Because doctors can perform surgery through a small tube rather than through large incisions, there is less pain, said Dr. Jacques Chelly, director of the new Posner Inpatient Center at the University of Pittsburgh Medical Center. Since 2003, the new center aims to manage pain before, during, and after surgical procedures.
The nerve block is a popular procedure used at the center. Tested regional injections used for over 100 years in the medical field, patients benefit from nerve blocks because they can retain consciousness throughout surgical procedures. Nerve blocks, which can be used after surgery, continuously anesthetize patients allowing them to feel less postoperative pain.
At the Robert Wood Johnson Medical School (New Brunswick, NJ), doctors use another method to manage postoperative pain. Through a 3-inch incision into the knee, they are able to avoid cutting muscles and tendons.

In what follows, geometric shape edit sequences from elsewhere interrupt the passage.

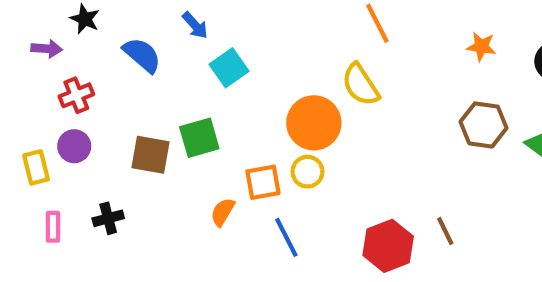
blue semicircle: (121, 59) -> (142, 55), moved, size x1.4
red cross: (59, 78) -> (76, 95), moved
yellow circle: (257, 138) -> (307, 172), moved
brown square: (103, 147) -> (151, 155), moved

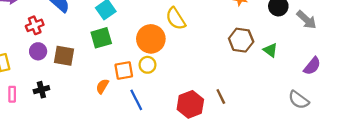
red cross: (76, 95) -> (35, 25), moved
green square: (199, 138) -> (101, 38), moved
purple circle: (74, 146) -> (38, 51), moved

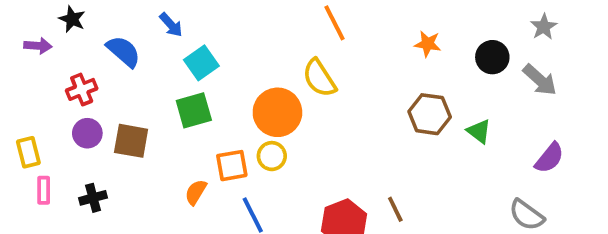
pink rectangle: (12, 94) -> (44, 190), moved

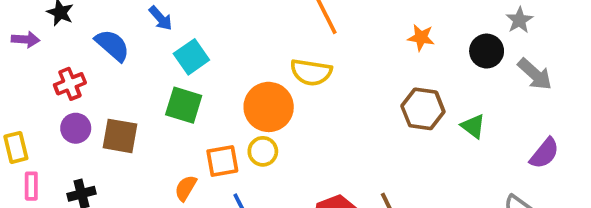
gray star: (544, 27) -> (519, 20), moved
yellow semicircle: (319, 78) -> (311, 72), turned -48
green square: (194, 110) -> (184, 105), turned 33

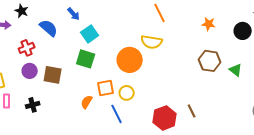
yellow circle: (263, 151) -> (127, 93), moved

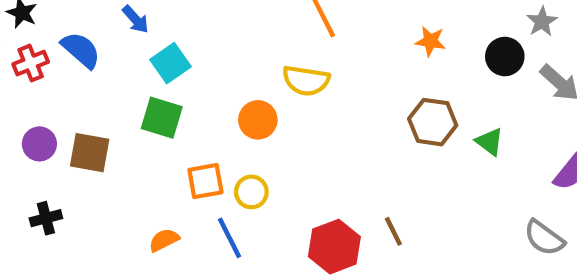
red cross: (27, 48) -> (31, 63), moved
orange circle: (130, 60) -> (258, 120), size x0.7
orange semicircle: (87, 102) -> (164, 240), moved, turned 32

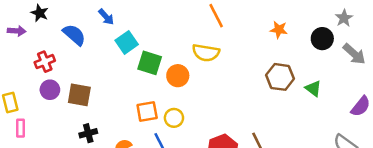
red cross: (31, 63) -> (45, 62), moved
green square: (162, 118) -> (150, 63), moved
black cross: (46, 218) -> (88, 133), moved

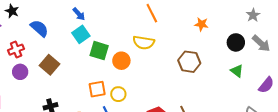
blue arrow: (106, 17) -> (79, 14), moved
black circle: (322, 39) -> (236, 42), moved
brown hexagon: (280, 77) -> (189, 62), moved
green triangle: (313, 88) -> (237, 71), moved
brown square: (79, 95) -> (49, 65), moved, turned 30

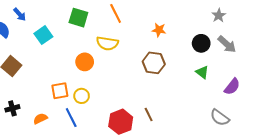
blue arrow: (79, 14) -> (20, 14), moved
orange star: (201, 24) -> (159, 30), moved
green square: (99, 51) -> (78, 18), moved

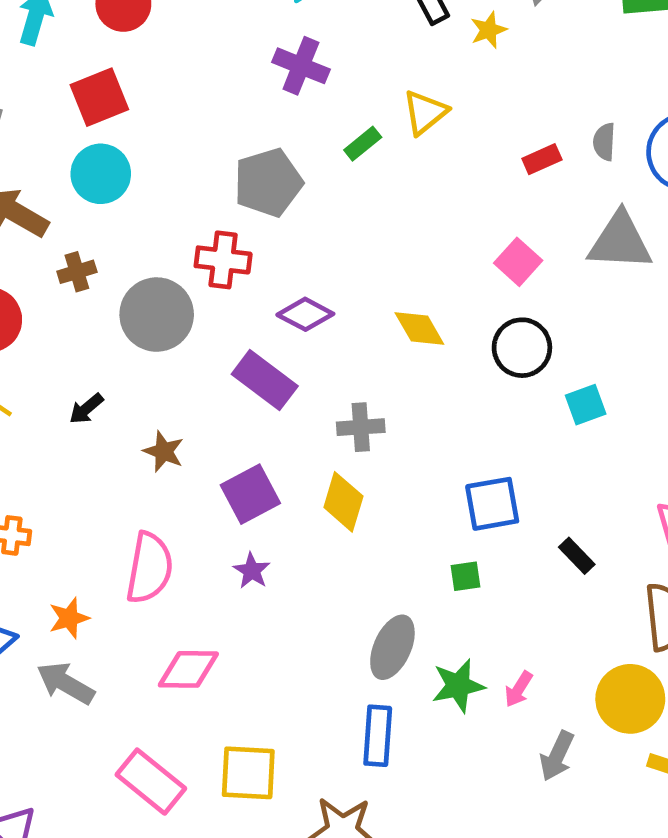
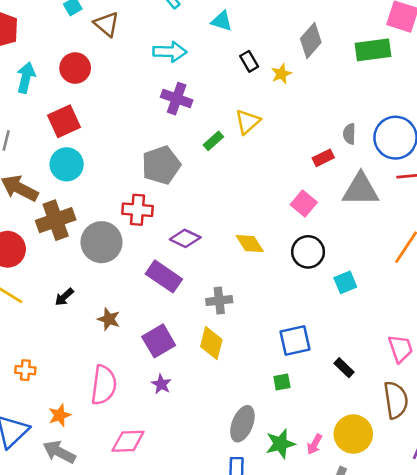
red rectangle: (542, 159) -> (323, 158), moved
brown cross: (77, 272) -> (56, 220), size x1.8
yellow circle: (630, 699) -> (353, 434), moved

Patients who undergo the less invasive procedure recover three times faster, said Dr. Alfred Tria, Clinical Professor in the Division of Orthopedics at the medical school. In comparison to traditional surgery, “the principles of the operation have to remain exactly the same,” he said. Surgeons practice the minimally invasive procedure by training on cadavers and the surgery can last up to 30 minutes longer, he added.
Using specialized instruments manufactured by Zimmer Inc., the new “MINI” technique allows patients to shorten their hospital stays, experience lower blood loss, and quicken their rehabilitation, said Dr. Luke Vaughan, Director of Orthopedic Tumor Service at the Scripps Clinic and Foundation in La Jolla, California.
Tria warns that not all patients are eligible for this minimally invasive procedure. The procedure is not suitable for individuals who are obese, 80 and above, bowlegged or very knock-kneed. In addition, patients who have had other nonarthroscopic knee surgeries do not qualify.
Costing about 30 percent less than the traditional $22,000 to $39,000 procedure, the “MINI” procedure promises faster recovery than traditional knee replacement surgery because it is less invasive.
With a new focus on pain management, patients can look forward to pain-free postoperative periods. Tria expects within the next five years, 40 percent of patients will undergo these less invasive surgeries and more patients will realize that, according to Chelly, “Pain is not a must.”